- **WHAT YOU ARE ASKED TO DO**
Recast the entries below as a JSON list of strings, one string per line, with blank lines left out. Omit the pictures.

=-=-=-=-=

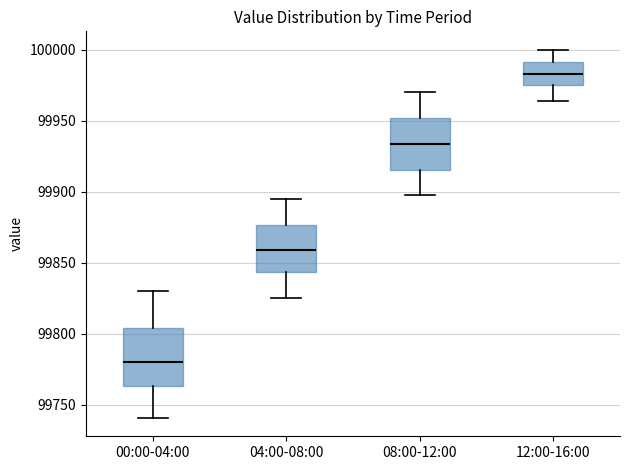

Reading left to right, transcribe this box plot: for each box, give where its median line is, the range the box spans, and where its two whiskers end, as read against the y-axis. The values are not printed on the chart, so give them approximately, as read against the axis.

00:00-04:00: median 99780, box 99765 to 99805, whiskers 99740 to 99830
04:00-08:00: median 99860, box 99845 to 99875, whiskers 99825 to 99895
08:00-12:00: median 99935, box 99915 to 99950, whiskers 99900 to 99970
12:00-16:00: median 99985, box 99975 to 99990, whiskers 99965 to 100000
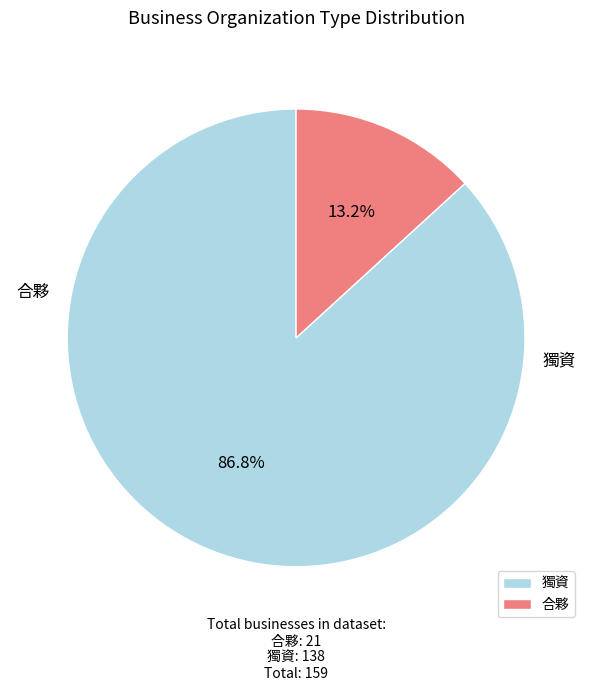

How many segments does this pie chart have?

2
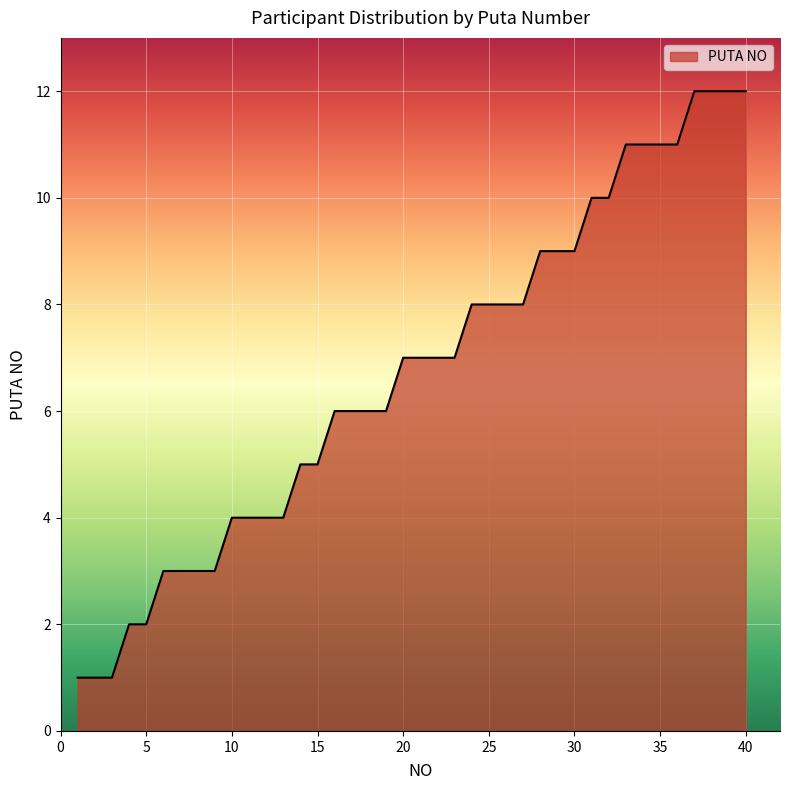

What is the maximum value shown in the chart?

12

=-=-=-=-=

- **ANSWER**
[
  "Reading left to right, transcribe this box plot: for each box, give where its median line is, the range the box spans, and where its two whiskers end, as read against the y-axis. The values are not printed on the chart, so give them approximately, as read against the axis.",
  "00:00-04:00: median 99780, box 99765 to 99805, whiskers 99740 to 99830",
  "04:00-08:00: median 99860, box 99845 to 99875, whiskers 99825 to 99895",
  "08:00-12:00: median 99935, box 99915 to 99950, whiskers 99900 to 99970",
  "12:00-16:00: median 99985, box 99975 to 99990, whiskers 99965 to 100000",
  "How many segments does this pie chart have?",
  "2",
  "What is the maximum value shown in the chart?",
  "12"
]